5.La situation pastorale est très préoccupante dans la zone sahélienne en raison des mauvaises conditions d’installation et de développement de la végétation notamment les pauses pluviométriques enregistrées et l’arrêt précoce des pluies. Par conséquent, les productions fourragères restent très faibles et quasi inexistantes dans les grandes zones d’élevage en Mauritanie, au Nord Sénégal, au Cap Vert au Sahel Burkinabé, au Nord et à l’Est du Niger, à l’Ouest et à l’Est du Sahel tchadien et par endroits au Mali. Cette situation a déjà occasionné des départs massifs et précocesdes éleveurs vers les zones d’accueil du Sénégal et du Mali où des conflits pourraient sévir. Cela laisse présager en perspective, une soudure très précoce et des conditions très difficiles d’alimentation du bétail dans ces zones.

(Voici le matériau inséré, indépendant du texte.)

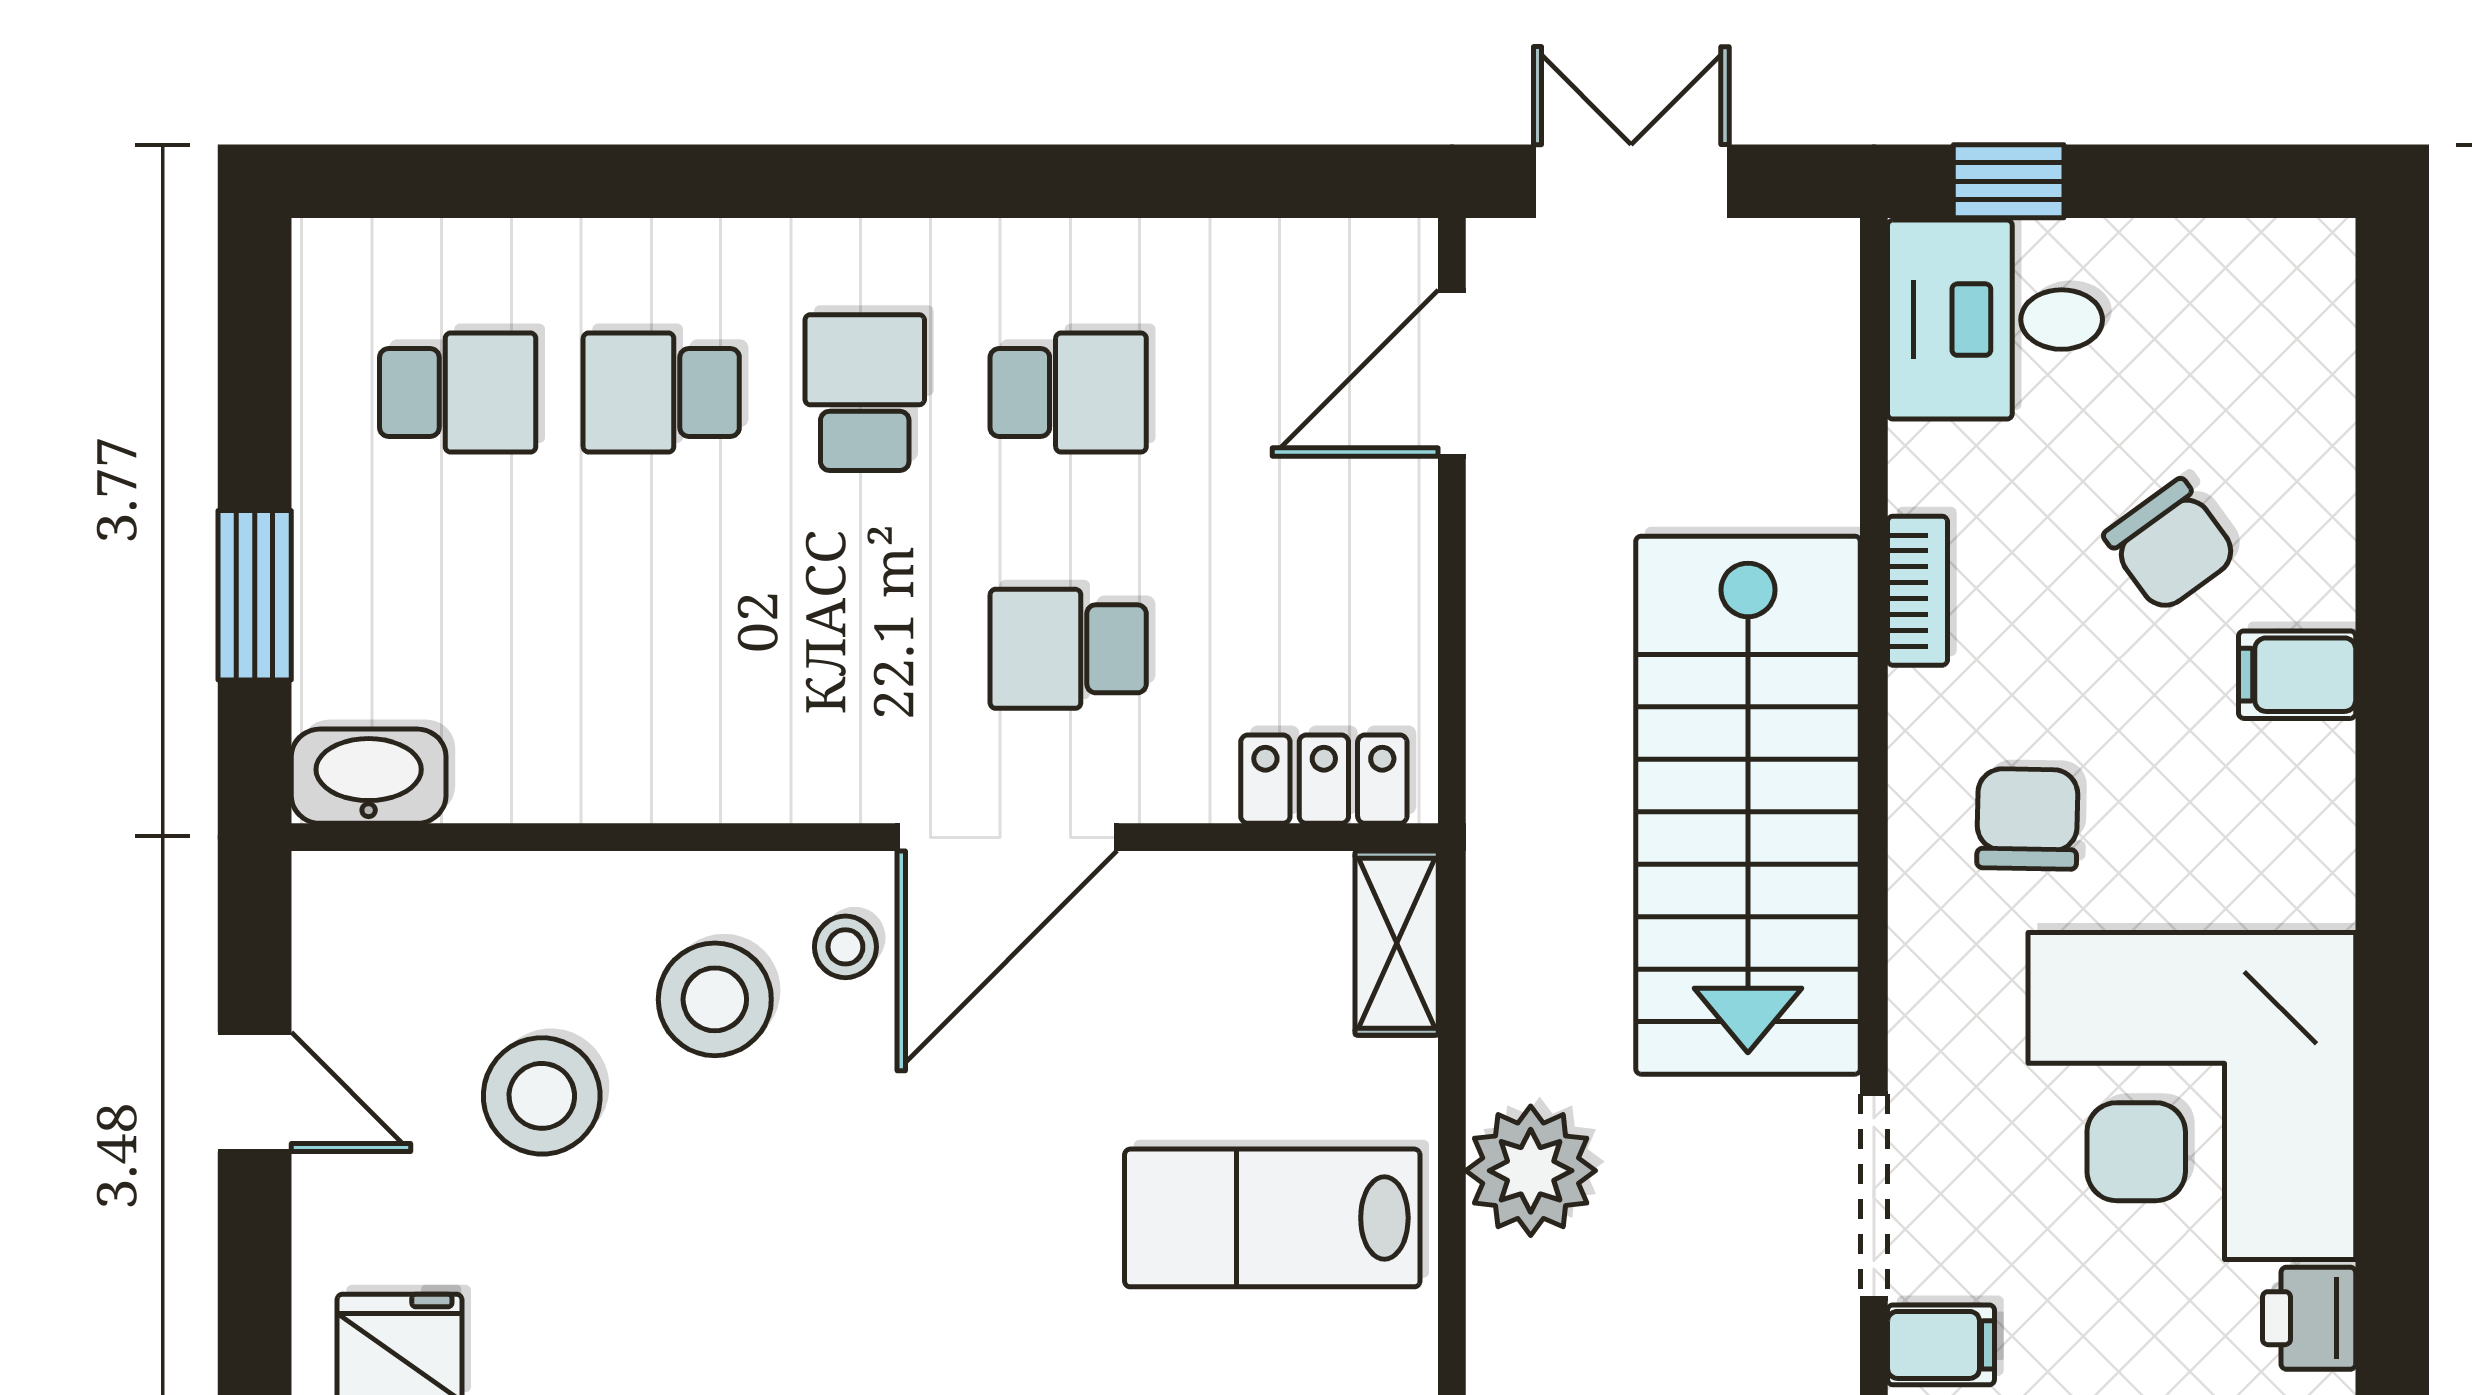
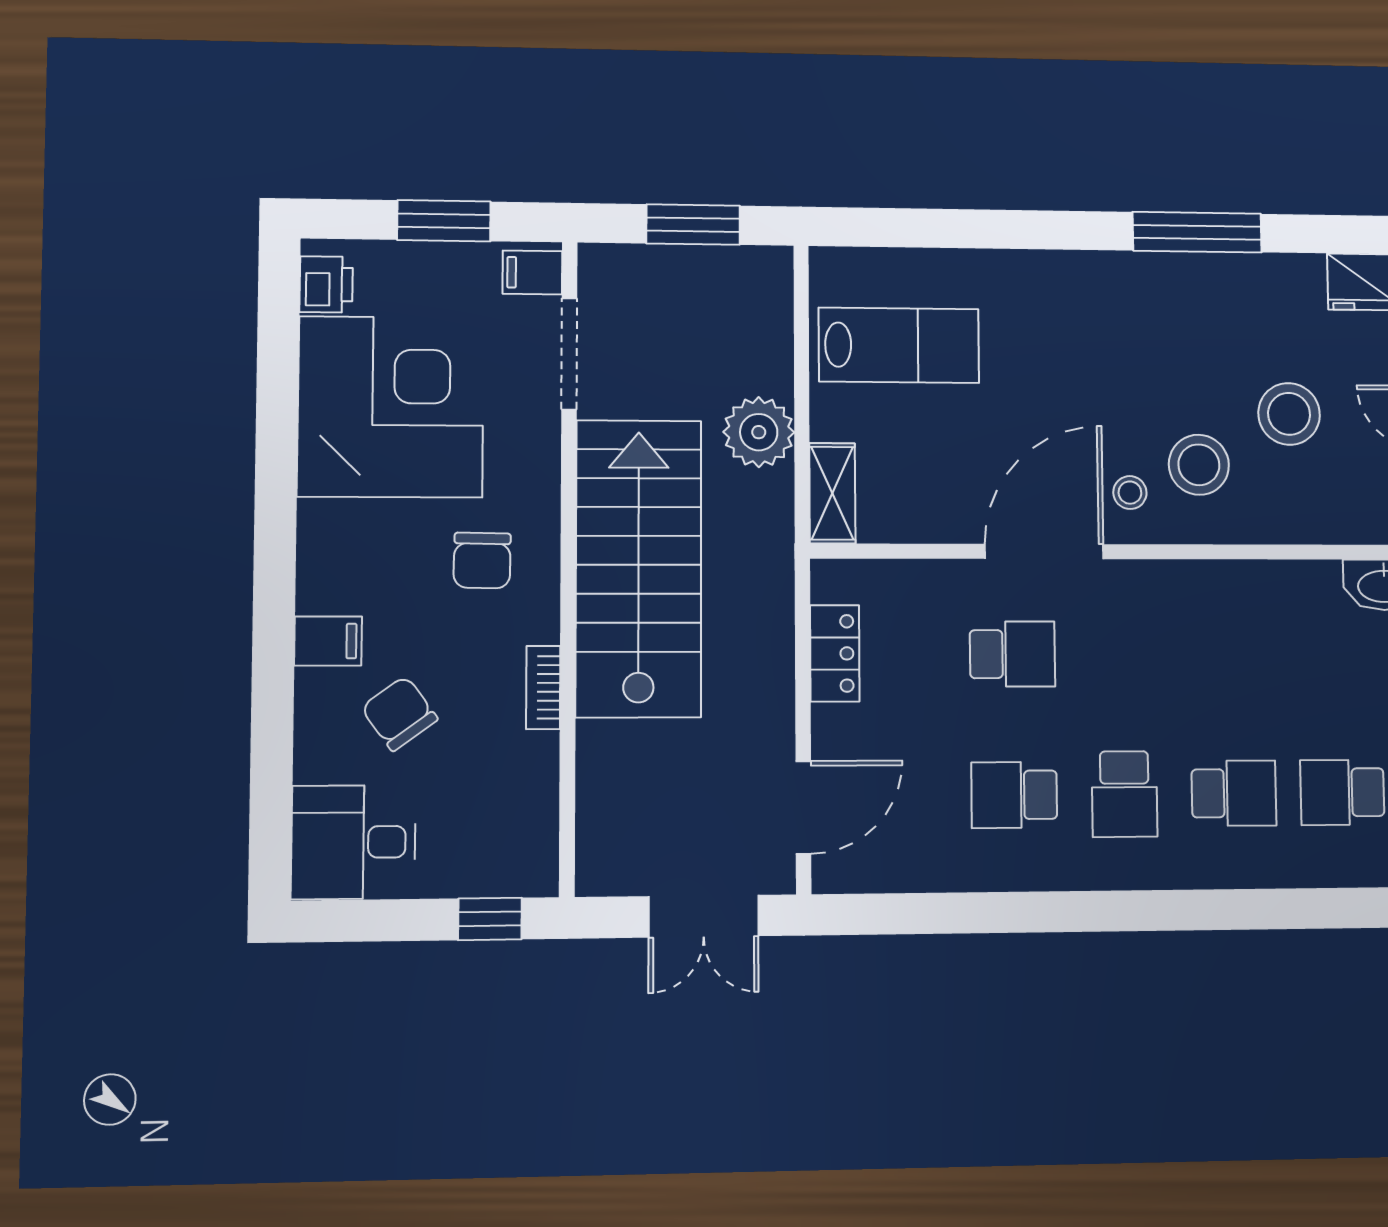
desk: (1995, 320) -> (353, 842), moved, turned 180
locker: (1324, 779) -> (835, 653), moved, turned -90
plant: (1531, 1171) -> (759, 432), moved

6.Les marchés agricoles dans la région sont globalement bien approvisionnés à la faveur des récoltes en cours et flux transfrontaliers. Toutefois, la baisse des prix habituellement observée en période de récolte a été plus faible. Par conséquent, les prix des denrées sont restés en hausse par rapport à la moyenne des cinq dernières années dans la quasi-totalité des pays sauf au Tchad et au Cap Vert aussi bien pour les céréales que pour les tubercules. Cette hausse des prix serait due, en grande partie, aux effets des perturbations enregistrées au niveau des certaines devises et aux effets des inflations au Nigéria, au Ghana, en Sierra Léone et au Libéria. Ce contexte de hausse de prix pourrait s’atténuer avec les cours internationaux et les stocks mondiaux qui restent favorables même si des légères tendances à la hausse sont observées ces derniers mois sur l’indice des prix des céréales. Les prix des produits de rente connaissent globalement une stabilité en comparaison avec la moyenne quinquennale à l’image de l’arachide et du niébé.

7.Sur les marchés à bétail, les prix des bovins et des petits ruminants sont stables avec une tendance à la baisse par rapport à la moyenne quinquennale du fait des conditions pastorales difficiles et la faiblesse de la demande globale du bétail liée à l’insécurité civile qui limite les échanges commerciaux particulièrement au Tchad. Par conséquent, les termes de l’échange bétail/céréales sont en nette détérioration dans la région. Si rien n’est fait cela pourrait entrainer une dégradation des moyens d’existence des ménages pauvres et très pauvres notamment au niveau des éleveurs pasteurs.

8.En dépit des efforts déployés par les Etats et leurs partenaires, la situation nutritionnelle demeure préoccupante dans certaines régions de la Mauritanie, du Mali, du Tchad et du Nord-Est Nigeria où la prévalence de la malnutrition aigüe globale (MAG) dépasse le seuil d’urgence de 15%. Toutefois les prévalences de malnutrition aiguë sévère ont connu une hausse dans les pays sus mentionnés. Ainsi, de Janvier à septembre 2017, plus de 1,2 millions d’enfants malnutris aigus sévères ont été dépistés et pris en charge.

9.Les analyses du Cadre Harmonisé conduites dans les 17 pays du CILSS, de la CEDEAO et de l’UEMOA, ont révélé la persistance de l’insécurité alimentaire et nutritionnelle particulièrement dans les régions du Lac au Tchad, de Diffa au Niger et dans les Etats de Borno, Adamawa et Yobé au Nigéria en raison de l’insécurité civile qui a occasionné plus de 2,8 millions de personnes déplacées et réfugiées. Ainsi, entre octobre et décembre 2017, plus de 5,2 millions de personnes auront besoin d’une assistance alimentaire et humanitaire immédiate pour sauver des vies humaines et lutter contre la malnutrition. Si les réponses prévues ne sont pas mises en œuvre, y compris des mesures pour faire face aux conditions difficiles d’alimentation du bétail dans la zone pastorale du Sahel, d’ici la période de soudure prochaine couvrant les mois de juin à août 2018, et en plus de la détérioration des conditions d’alimentation du bétail déjà précaire dans la zone pastorale du Sahel, le nombre de personnes en crise à pire pourrait atteindre 9,6 millions de personnes. Plus de 1 million parmi elles seraient en urgence réparties principalement au Nigeria au Tchad, en Mauritanie, au Burkina Faso, au Niger et au Mali, et plus de 12 milles personnes en famine au Nigéria dans l’Etat d’Adamawa.